🤖 AI Summary
Existing LLM-driven digital population approaches struggle to simultaneously ensure behavioral authenticity and group diversity. This paper proposes a collaborative framework integrating large language models (LLMs) with generative models, jointly optimizing heterogeneous, cross-domain behavioral signals (e.g., voting, rating) to achieve high-fidelity modeling of real-world population distributions. Key contributions include: (1) leveraging a generative model to calibrate statistical biases in LLM outputs, thereby enhancing individual behavioral diversity and aggregate population representativeness; and (2) introducing a distribution-matching mechanism enabling scalable, task-agnostic simulation across domains—including social simulation, crowdsourcing, and recommender systems. Experiments demonstrate that our method closely approximates empirical population distributions across multiple domains, outperforming pure-LLM baselines on both accuracy and diversity metrics. The framework establishes a novel paradigm for constructing low-cost, high-fidelity synthetic populations.
📝 Abstract
The emergence of large language models (LLMs) has sparked much interest in creating LLM-based digital populations that can be applied to many applications such as social simulation, crowdsourcing, marketing, and recommendation systems. A digital population can reduce the cost of recruiting human participants and alleviate many concerns related to human subject study. However, research has found that most of the existing works rely solely on LLMs and could not sufficiently capture the accuracy and diversity of a real human population.
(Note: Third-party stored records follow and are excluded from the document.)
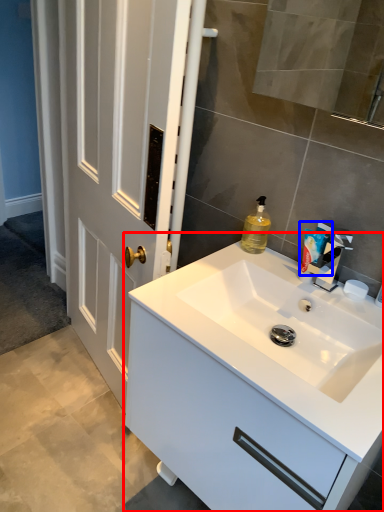
Question: Which of the following is the closest to the observer, bathroom cabinet (highlighted by a red box) or toiletry (highlighted by a blue box)?

Choices:
 (A) bathroom cabinet
 (B) toiletry

Answer: (A)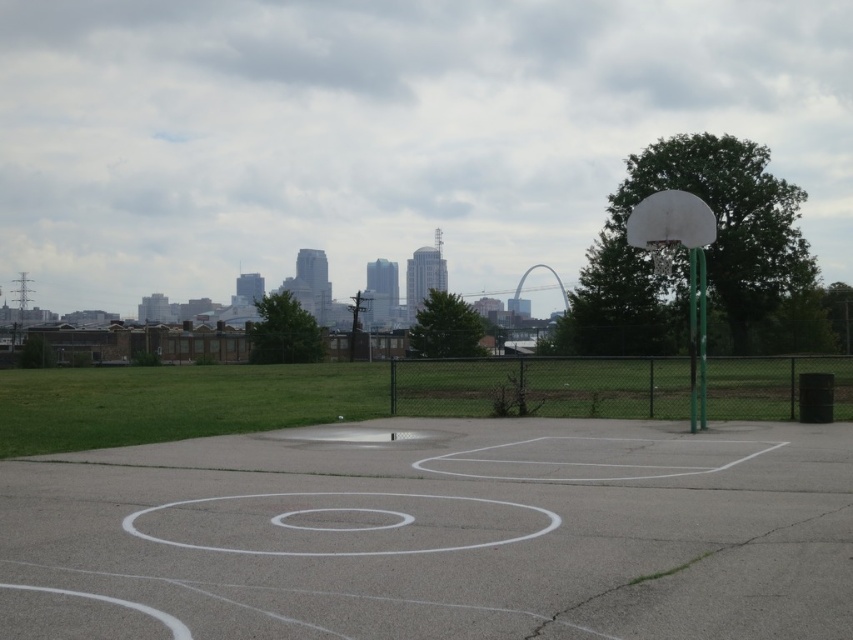
Question: Which point is farther from the camera taking this photo?

Choices:
 (A) (129, 637)
 (B) (694, 243)

Answer: (B)

Question: Is white concrete basketball court at center closer to camera compared to white matte basketball hoop at right?

Choices:
 (A) yes
 (B) no

Answer: (A)

Question: Can you confirm if white concrete basketball court at center is thinner than white matte basketball hoop at right?

Choices:
 (A) no
 (B) yes

Answer: (B)

Question: Which point is closer to the camera?

Choices:
 (A) (693, 256)
 (B) (589, 435)

Answer: (B)

Question: Observing the image, what is the correct spatial positioning of white concrete basketball court at center in reference to white matte basketball hoop at right?

Choices:
 (A) above
 (B) below

Answer: (B)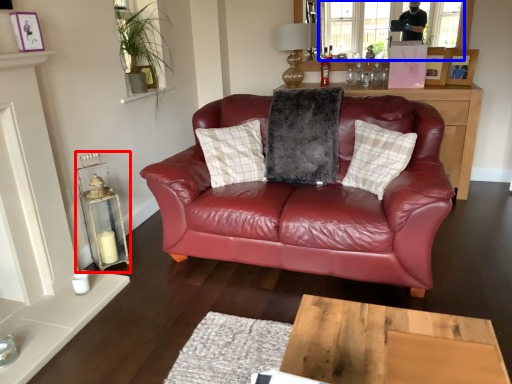
Question: Which of the following is the closest to the observer, candle holder (highlighted by a red box) or window screen (highlighted by a blue box)?

Choices:
 (A) candle holder
 (B) window screen

Answer: (A)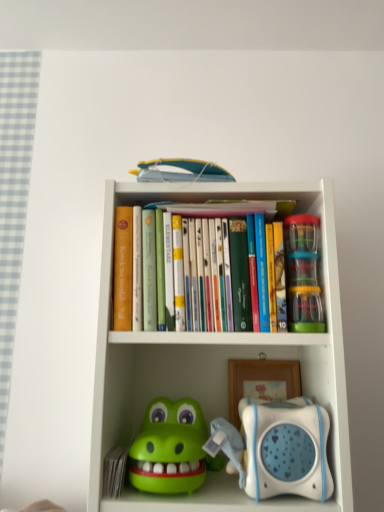
Describe the element at coordinates (303, 274) in the screenshot. I see `translucent plastic stacking cups at upper right` at that location.

The height and width of the screenshot is (512, 384). Identify the location of translucent plastic stacking cups at upper right. (303, 274).

At what (x,y) coordinates should I click in order to perform the action: click on translucent plastic stacking cups at upper right. Please return your answer as a coordinate pair (x, y). The height and width of the screenshot is (512, 384). Looking at the image, I should click on (303, 274).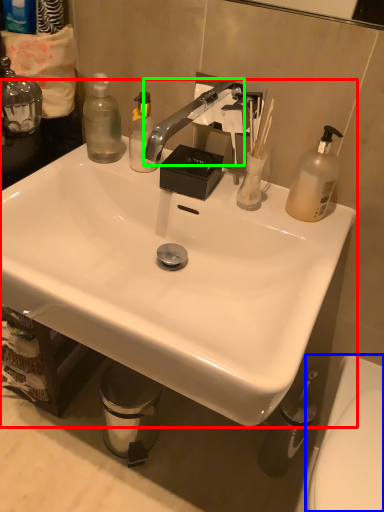
Question: Which is farther away from sink (highlighted by a red box)? toilet (highlighted by a blue box) or faucet (highlighted by a green box)?

Choices:
 (A) toilet
 (B) faucet

Answer: (A)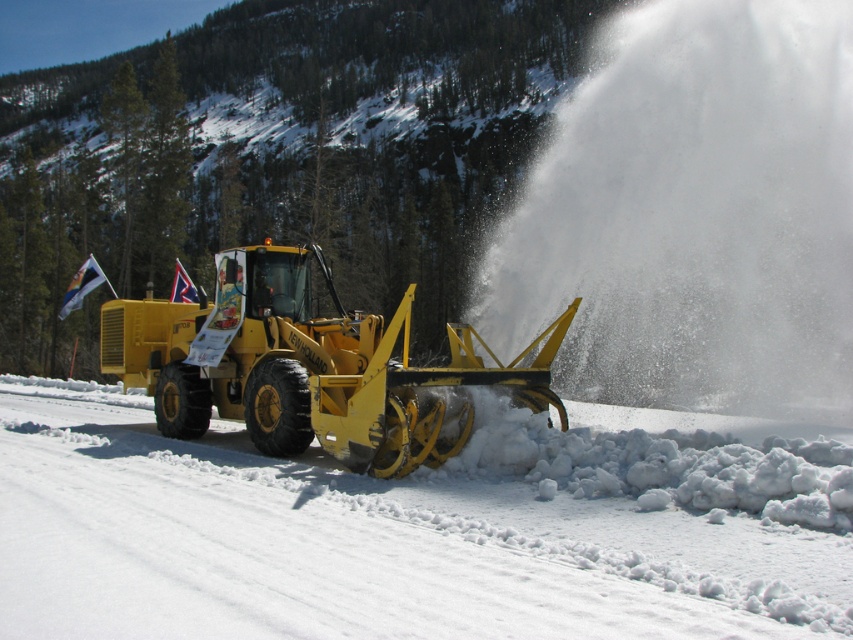
You are a traffic controller observing the snowy road clearing operation. You notice two snowplows, the yellow rubber snowplow at center and the yellow metallic snowplow at center. Which one is closer to you?

The yellow rubber snowplow at center is closer to you because it is in front of the yellow metallic snowplow at center.

You are standing at the point marked as point (251,534). You need to walk to the snowplow. Which direction should you go to reach it?

The snowplow is positioned on the right side of the road. Since you are at point (251,534), you should head towards the right side of the road to reach the snowplow.

You are a snowplow operator who needs to choose between the yellow rubber snowplow at center and the yellow metallic snowplow at center for clearing a narrow alleyway. Based on their widths, which one would be more suitable for the task?

The yellow metallic snowplow at center has a smaller width compared to the yellow rubber snowplow at center, making it more suitable for navigating narrow alleyways.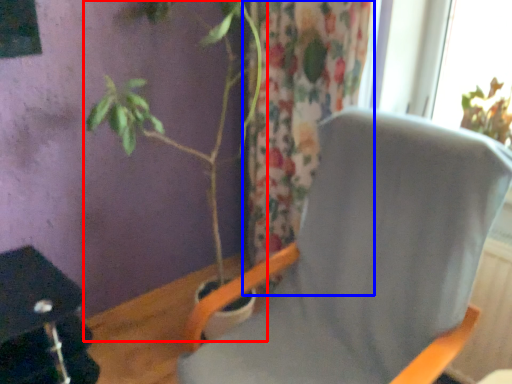
Question: Which of the following is the closest to the observer, houseplant (highlighted by a red box) or curtain (highlighted by a blue box)?

Choices:
 (A) houseplant
 (B) curtain

Answer: (A)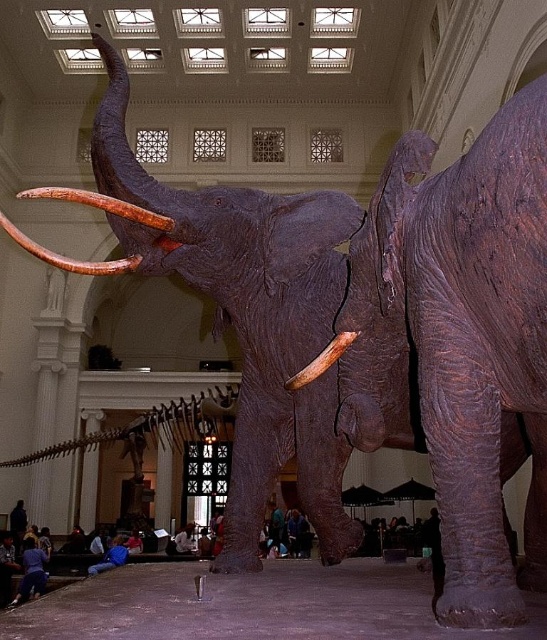
Between blue jeans at lower left and blue jeans at center, which one has more height?

With more height is blue jeans at center.

Between blue jeans at lower left and blue jeans at center, which one appears on the left side from the viewer's perspective?

Positioned to the left is blue jeans at lower left.

Is point (37, 572) farther from viewer compared to point (191, 550)?

No, it is in front of (191, 550).

In order to click on blue jeans at lower left in this screenshot , I will do `click(31, 572)`.

Between blue jeans at lower left and blue fabric shirt at lower center, which one appears on the right side from the viewer's perspective?

Positioned to the right is blue fabric shirt at lower center.

Is blue jeans at lower left positioned in front of blue fabric shirt at lower center?

Yes, blue jeans at lower left is in front of blue fabric shirt at lower center.

Which is behind, point (37, 592) or point (139, 545)?

Positioned behind is point (139, 545).

Identify the location of blue jeans at lower left. (31, 572).

Between point (92, 572) and point (129, 541), which one is positioned behind?

Positioned behind is point (129, 541).

Is the position of blue fabric pants at lower center more distant than that of blue fabric shirt at lower center?

That is False.

The width and height of the screenshot is (547, 640). Describe the element at coordinates (110, 556) in the screenshot. I see `blue fabric pants at lower center` at that location.

This screenshot has height=640, width=547. I want to click on blue fabric pants at lower center, so click(110, 556).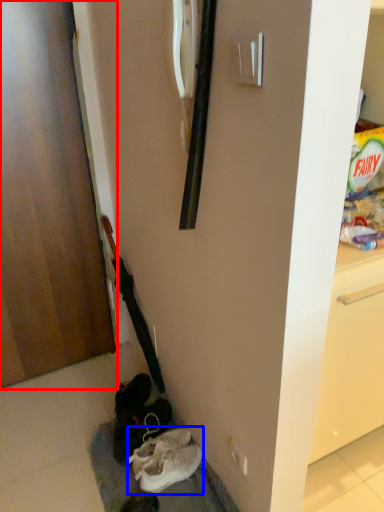
Question: Which point is further to the camera, door (highlighted by a red box) or footwear (highlighted by a blue box)?

Choices:
 (A) door
 (B) footwear

Answer: (B)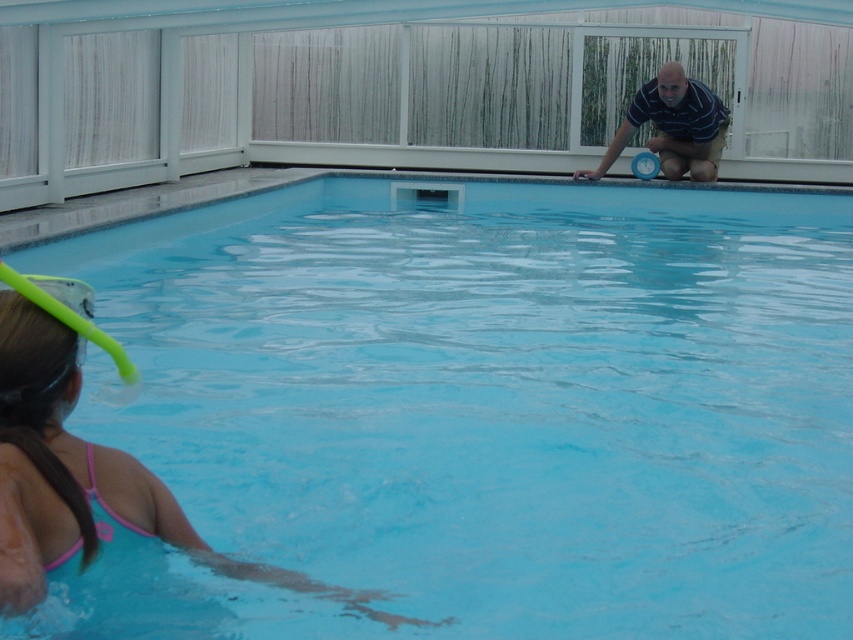
You are a lifeguard standing at the edge of the transparent glass swimming pool at center. You need to retrieve the striped cotton shirt at upper right that belongs to a swimmer. Can you reach it without leaving the pool area?

The transparent glass swimming pool at center is in front of striped cotton shirt at upper right, so the shirt is located behind the pool. Since the pool area is enclosed by a white railing, you cannot reach the shirt without leaving the pool area.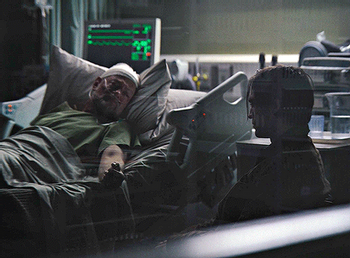
Locate an element on the screen. The image size is (350, 258). wall is located at coordinates (256, 29).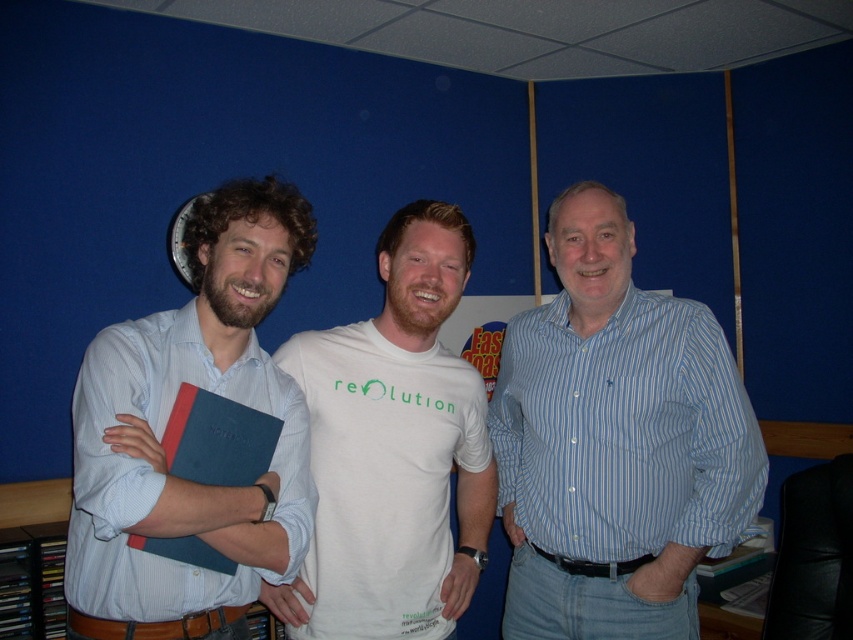
You are standing in front of a group photo of three people. You notice a specific point at coordinates (614, 442). Which person in the photo is closest to this point?

The point at coordinates (614, 442) corresponds to the blue striped shirt at center, so the person wearing the blue striped shirt at center is closest to this point.

In the scene shown: You are a photographer who needs to adjust the lighting to ensure both the blue striped shirt at center and the matte blue book at center are well lit. Given their sizes, which object should you focus more light on to ensure proper exposure?

The blue striped shirt at center has a larger size compared to the matte blue book at center, so you should focus more light on the blue striped shirt at center to ensure proper exposure.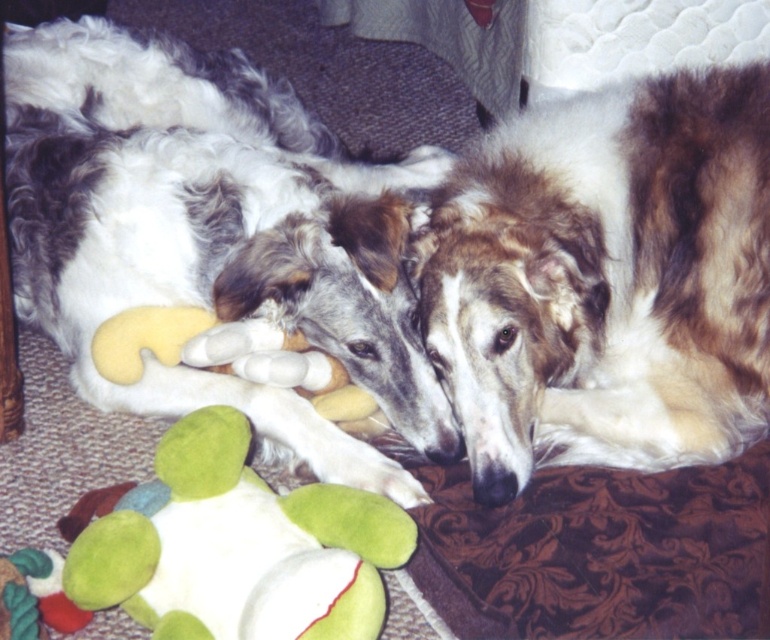
Question: Which point appears farthest from the camera in this image?

Choices:
 (A) (316, 556)
 (B) (628, 218)

Answer: (B)

Question: Does soft plush dog at center have a larger size compared to green plush toy at center?

Choices:
 (A) no
 (B) yes

Answer: (B)

Question: Which of the following is the farthest from the observer?

Choices:
 (A) (132, 508)
 (B) (362, 339)

Answer: (B)

Question: Can you confirm if soft plush dog at center is positioned to the left of green plush toy at center?

Choices:
 (A) no
 (B) yes

Answer: (B)

Question: Which point is farther from the camera taking this photo?

Choices:
 (A) (129, 540)
 (B) (641, 81)
 (C) (39, 184)

Answer: (C)

Question: Is brown shaggy dog at center behind green plush toy at center?

Choices:
 (A) yes
 (B) no

Answer: (A)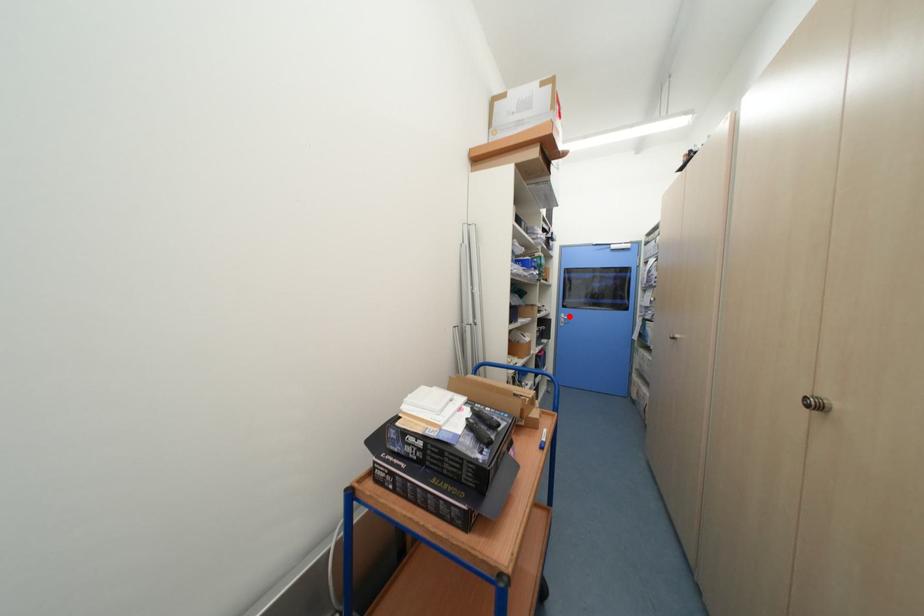
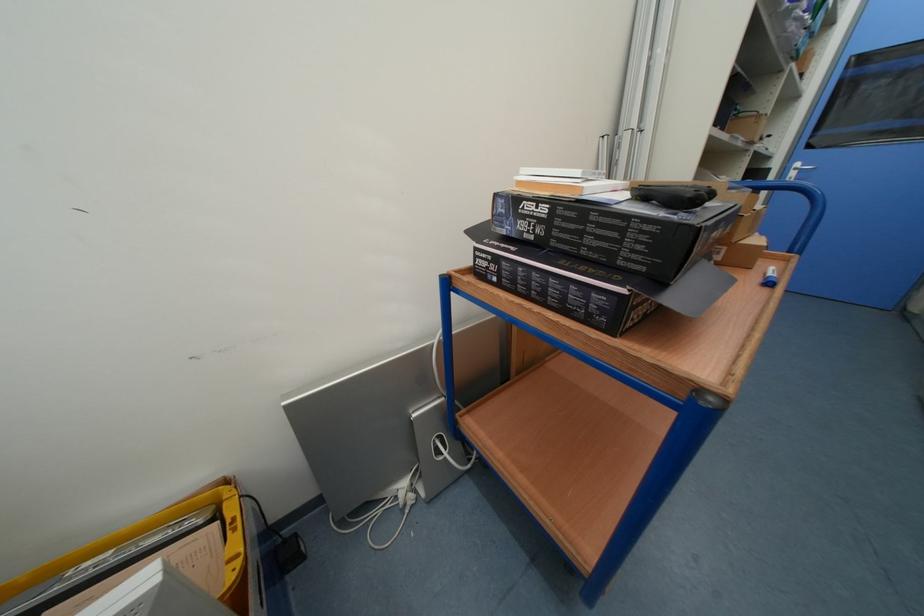
In the second image, find the point that corresponds to the highlighted location in the first image.

(804, 166)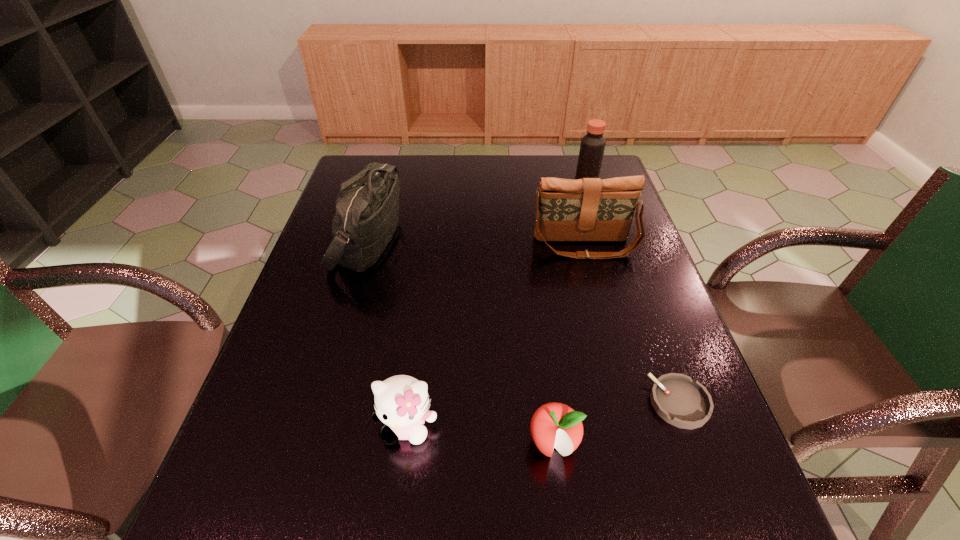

To address this limitation, we propose CrowdLLM that integrates pretrained LLMs and generative models to enhance the diversity and fidelity of the digital population. We conduct theoretical analysis of CrowdLLM regarding its great potential in creating cost-effective, sufficiently representative, scalable digital populations that can match the quality of a real crowd. Comprehensive experiments are also conducted across multiple domains (e.g., crowdsourcing, voting, user rating) and simulation studies which demonstrate that CrowdLLM achieves promising performance in both accuracy and distributional fidelity to human data.